Pengukuran dan Peranan dalam BRM (Business Relationship Management) atau Manajemen Hubungan Bisnis

Pengukuran

Kinerja BRM (Business Relationship Management) atau Manajemen Hubungan Bisnis, dapat  diukur kaitannya dengan kegiatan-kegiatan utama dan indikasi dari kinerja utama yang mencerminkan hal-hal berikut ini :
  • Mendokumentasikan sasaran dan hasil bisnis yang diinginkan oleh pelanggan yang disesuaikan atau disetujui juga oleh pelanggan dan disesuaikan  juga dengan kecocokan bersama agar dapat menjadi tambahan untuk portofolio servis atau pelayanan dari perusahaan.
  • Melengkapi dan menandatangani persyaratan ketika ada servis atau pelayanan yang terbaru dari perusahaan dan agar dapat digunakan oleh pelanggan ketika mereka mendapatkan kasus yang berhubungan dengan bisnis mereka.

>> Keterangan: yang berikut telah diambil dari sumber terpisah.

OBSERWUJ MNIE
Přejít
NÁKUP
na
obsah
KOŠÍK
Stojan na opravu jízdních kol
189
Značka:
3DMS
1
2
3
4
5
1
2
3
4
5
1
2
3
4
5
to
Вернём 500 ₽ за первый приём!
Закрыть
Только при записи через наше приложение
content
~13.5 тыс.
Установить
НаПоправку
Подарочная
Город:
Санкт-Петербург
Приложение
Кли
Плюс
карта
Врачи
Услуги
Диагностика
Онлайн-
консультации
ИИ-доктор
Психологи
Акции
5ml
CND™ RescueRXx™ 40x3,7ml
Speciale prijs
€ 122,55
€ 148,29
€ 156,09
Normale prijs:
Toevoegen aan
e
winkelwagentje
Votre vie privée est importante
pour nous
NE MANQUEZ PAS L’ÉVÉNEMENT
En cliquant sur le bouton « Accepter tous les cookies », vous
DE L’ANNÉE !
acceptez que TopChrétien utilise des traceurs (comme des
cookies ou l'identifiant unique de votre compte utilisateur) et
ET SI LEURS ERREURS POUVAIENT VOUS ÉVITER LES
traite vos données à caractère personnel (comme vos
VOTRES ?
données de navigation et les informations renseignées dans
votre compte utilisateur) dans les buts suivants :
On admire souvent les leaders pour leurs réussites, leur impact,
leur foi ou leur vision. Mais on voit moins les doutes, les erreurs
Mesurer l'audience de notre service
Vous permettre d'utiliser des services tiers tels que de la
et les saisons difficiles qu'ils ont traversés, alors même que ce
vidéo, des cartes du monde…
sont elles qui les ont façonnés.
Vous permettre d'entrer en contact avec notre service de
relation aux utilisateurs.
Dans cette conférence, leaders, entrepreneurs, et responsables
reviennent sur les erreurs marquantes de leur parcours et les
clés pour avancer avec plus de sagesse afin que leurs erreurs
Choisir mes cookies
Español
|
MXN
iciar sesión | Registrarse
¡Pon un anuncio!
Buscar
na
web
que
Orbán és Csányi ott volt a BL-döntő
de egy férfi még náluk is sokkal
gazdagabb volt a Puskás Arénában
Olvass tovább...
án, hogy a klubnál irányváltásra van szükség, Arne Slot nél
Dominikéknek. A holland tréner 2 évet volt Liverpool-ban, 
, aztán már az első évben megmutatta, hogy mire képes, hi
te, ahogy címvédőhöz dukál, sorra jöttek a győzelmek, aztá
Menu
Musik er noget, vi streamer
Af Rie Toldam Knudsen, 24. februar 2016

  • Mendokumentasikan laporan yang mengidentifikasikan atau menunjukan perubahan yang mungkin berdampak pada pelayanan yang diberikan untuk pelanggan dan mengidentifikasikan layanan atau servis yang tersedia sebagai respon untuk kebutuhan pelanggan.
  • Peluang untuk memanfaatkan perkembangan teknologi yang terbaru dan inovasi-inovasi lainnya yang dapat diidentifikasikan, kerja sama dengan pelanggan yang dapat dinilai, didokumentasikan serta dicatat dalam portofolio servis atau layanan.
  • Mendokumentasikan keterangan yang memberikan layanan secara efektif dan efisien  demi memenuhi kebutuhan pelanggan.
  • Menilai secara rutin kepuasan dari pelanggan yang menunjukkan tingkat kepuasan yang tinggi, misalnya, melalui bisnis dengan pelanggan yang telah berulang kali dan melalui rekomendasi positif dari pelanggan-pelanggan lain yang potensial.
  • Mendokumentasikan laporan bahwa peningkatan pelayanan yang terus-menerus dapat dicapai dalam menanggapi permintaan pelanggan, serta mendokumentasikan laporan melalui analisis laporan layanan, keluhan, komentar dan umpan balik lainnya.